▶ VORGEGEBENER TEXT:
....

Modul 2: Im Reich der heilsamen Pflanzensprache

Modul 2:

Im Reich der heilsamen Pflanzensprachen

Die stoffliche Basis der Phytomedizin (Basismodul 2)

„Die Sprache der Pflanzen“ als Antwort auf ihre Umwelt drückt sich nicht nur in Form und Gestalt ihrer Organe, sondern auch ganz unsichtbar in der Produktion sekundärer Pflanzeninhaltsstoffe aus.

Diese sog. Phytamine sind das Resultat eines Überlebenskampfes und gleichzeitig die stoffliche Basis unserer Naturmedizin. Das Verständnis dieser “Sprachstoffe” liefert nicht nur den Boden für eine zeitgemäße Heilpflanzenkunde, sondern hilft uns auch altes Wissen der Klostermedizin besser zu verstehen und sinnvolle von weniger zweckmäßigen Rezepturen zu trennen.
Für die Praktizierung einer achtsamen, wirksamen und unbedenklichen Heilpflanzenkunde führt kein Weg am Grundwissen der Inhaltsstoffe vorbei.

In diesem Seminar lernen wir die wichtigsten Stoffgruppen hinsichtlich ihrer Bedeutung für die Pflanze und ihren Nutzen für den Menschen samt möglichen Nebenwirkungen und Gegenanzeigen kennen. Am Ende wissen wir, warum man für Stiefmütterchen- und Wermutkrauttinktur nicht denselben Alkoholgehalt verwendet, warum man Beinwellsalbe nicht im Metallgeschirr zubereitet und welche Arzneitees besonders lange ziehen sollen.

  • Kennenlernen wichtiger Phytamine nach Wirkstoffgruppen, pharmakologischen Eigenschaften, Familienzugehörigkeiten und Pflanzenbeispielen
  • Beschwerdebereiche und ihre Stoffgruppen
  • Aufklärung von Nebenwirkunge und Gegenanzeigen
  • Übersicht wichtigster Synthesewege in der Pflanze
  • Ökologische Bedeutung sekundärer Pflanzenstoffe
  • Wirkstoffgruppentypische Drogenverarbeitung

Praxiseinheit mit Darreichungen für zu Hause.

....

▶ ZU ERLEDIGENDE AUFGABE: Gib aus der Seminarbeschreibung wortgetreu den Teil aus, der mit den Worten beginnt, in denen „Für die Praktizierung“ steht, und mit „lange ziehen sollen.“ schließt. Das Material stammt aus einer anderen Quelle als der Text.

▶ DATENSATZ:

....

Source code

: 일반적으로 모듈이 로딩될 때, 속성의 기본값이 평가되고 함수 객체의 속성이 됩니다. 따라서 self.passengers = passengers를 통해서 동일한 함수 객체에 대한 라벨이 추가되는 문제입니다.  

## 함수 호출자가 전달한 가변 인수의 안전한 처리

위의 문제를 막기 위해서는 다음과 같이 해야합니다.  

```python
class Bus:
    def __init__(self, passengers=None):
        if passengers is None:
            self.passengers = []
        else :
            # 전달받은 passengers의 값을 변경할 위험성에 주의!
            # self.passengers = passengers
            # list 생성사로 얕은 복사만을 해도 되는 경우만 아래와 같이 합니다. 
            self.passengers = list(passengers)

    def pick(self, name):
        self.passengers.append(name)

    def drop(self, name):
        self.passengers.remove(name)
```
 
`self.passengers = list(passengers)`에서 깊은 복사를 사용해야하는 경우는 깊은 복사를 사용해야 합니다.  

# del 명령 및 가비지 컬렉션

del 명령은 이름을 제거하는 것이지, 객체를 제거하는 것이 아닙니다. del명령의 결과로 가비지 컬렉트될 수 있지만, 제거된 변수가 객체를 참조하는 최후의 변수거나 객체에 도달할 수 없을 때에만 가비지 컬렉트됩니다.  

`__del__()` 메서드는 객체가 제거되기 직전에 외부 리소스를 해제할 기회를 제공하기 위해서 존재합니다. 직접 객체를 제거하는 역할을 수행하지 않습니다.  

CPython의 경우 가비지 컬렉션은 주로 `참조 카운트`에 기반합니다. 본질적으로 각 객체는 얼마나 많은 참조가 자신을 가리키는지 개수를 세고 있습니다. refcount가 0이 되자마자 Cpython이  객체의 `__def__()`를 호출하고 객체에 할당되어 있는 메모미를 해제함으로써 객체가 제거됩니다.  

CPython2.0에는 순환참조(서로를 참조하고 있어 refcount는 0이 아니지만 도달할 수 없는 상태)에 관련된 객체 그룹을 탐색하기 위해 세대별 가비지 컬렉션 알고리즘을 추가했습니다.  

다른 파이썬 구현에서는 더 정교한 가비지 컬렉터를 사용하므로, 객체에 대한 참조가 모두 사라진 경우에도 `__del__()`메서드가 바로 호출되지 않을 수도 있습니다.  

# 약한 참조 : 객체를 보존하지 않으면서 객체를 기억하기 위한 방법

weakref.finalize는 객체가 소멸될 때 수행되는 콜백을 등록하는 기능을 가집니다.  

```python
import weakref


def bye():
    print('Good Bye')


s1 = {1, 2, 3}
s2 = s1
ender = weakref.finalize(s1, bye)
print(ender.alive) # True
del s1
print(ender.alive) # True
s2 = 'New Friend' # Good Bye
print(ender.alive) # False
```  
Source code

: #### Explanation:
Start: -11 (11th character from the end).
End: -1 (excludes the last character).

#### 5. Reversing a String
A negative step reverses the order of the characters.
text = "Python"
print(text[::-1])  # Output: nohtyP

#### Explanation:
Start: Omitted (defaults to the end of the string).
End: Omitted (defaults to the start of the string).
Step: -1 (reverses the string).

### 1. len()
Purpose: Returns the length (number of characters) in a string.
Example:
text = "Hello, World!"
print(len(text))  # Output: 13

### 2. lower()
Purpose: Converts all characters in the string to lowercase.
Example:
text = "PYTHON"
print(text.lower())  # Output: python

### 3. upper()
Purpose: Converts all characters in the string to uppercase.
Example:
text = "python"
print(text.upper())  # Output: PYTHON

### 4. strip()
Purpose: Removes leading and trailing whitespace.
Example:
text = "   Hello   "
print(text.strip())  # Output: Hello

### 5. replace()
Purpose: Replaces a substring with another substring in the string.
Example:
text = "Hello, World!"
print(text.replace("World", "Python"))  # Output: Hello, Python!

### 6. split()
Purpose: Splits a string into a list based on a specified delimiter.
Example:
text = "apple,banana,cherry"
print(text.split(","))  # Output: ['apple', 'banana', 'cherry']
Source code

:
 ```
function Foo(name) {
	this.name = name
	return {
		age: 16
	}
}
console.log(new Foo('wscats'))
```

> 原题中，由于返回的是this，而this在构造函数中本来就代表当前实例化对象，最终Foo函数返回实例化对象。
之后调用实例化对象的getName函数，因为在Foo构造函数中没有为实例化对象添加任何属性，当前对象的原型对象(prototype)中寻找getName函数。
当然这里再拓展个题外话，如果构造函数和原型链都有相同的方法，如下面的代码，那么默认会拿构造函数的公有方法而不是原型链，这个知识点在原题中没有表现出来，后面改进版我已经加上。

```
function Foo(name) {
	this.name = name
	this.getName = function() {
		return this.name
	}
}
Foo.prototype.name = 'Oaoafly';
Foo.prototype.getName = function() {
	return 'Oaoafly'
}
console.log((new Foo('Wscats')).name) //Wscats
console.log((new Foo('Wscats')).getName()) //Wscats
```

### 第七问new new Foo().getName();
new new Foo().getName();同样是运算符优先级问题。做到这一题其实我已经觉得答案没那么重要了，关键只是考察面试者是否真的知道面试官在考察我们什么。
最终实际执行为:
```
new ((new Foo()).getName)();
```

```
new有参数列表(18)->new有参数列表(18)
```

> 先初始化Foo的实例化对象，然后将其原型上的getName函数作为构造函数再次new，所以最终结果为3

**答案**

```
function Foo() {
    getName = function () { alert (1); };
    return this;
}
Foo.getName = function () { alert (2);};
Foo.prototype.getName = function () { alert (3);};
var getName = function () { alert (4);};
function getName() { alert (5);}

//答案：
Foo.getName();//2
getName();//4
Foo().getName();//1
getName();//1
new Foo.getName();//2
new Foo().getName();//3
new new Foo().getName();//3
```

....

▶ ERWARTETE AUSGABE:
Für die Praktizierung einer achtsamen, wirksamen und unbedenklichen Heilpflanzenkunde führt kein Weg am Grundwissen der Inhaltsstoffe vorbei.

In diesem Seminar lernen wir die wichtigsten Stoffgruppen hinsichtlich ihrer Bedeutung für die Pflanze und ihren Nutzen für den Menschen samt möglichen Nebenwirkungen und Gegenanzeigen kennen. Am Ende wissen wir, warum man für Stiefmütterchen- und Wermutkrauttinktur nicht denselben Alkoholgehalt verwendet, warum man Beinwellsalbe nicht im Metallgeschirr zubereitet und welche Arzneitees besonders lange ziehen sollen.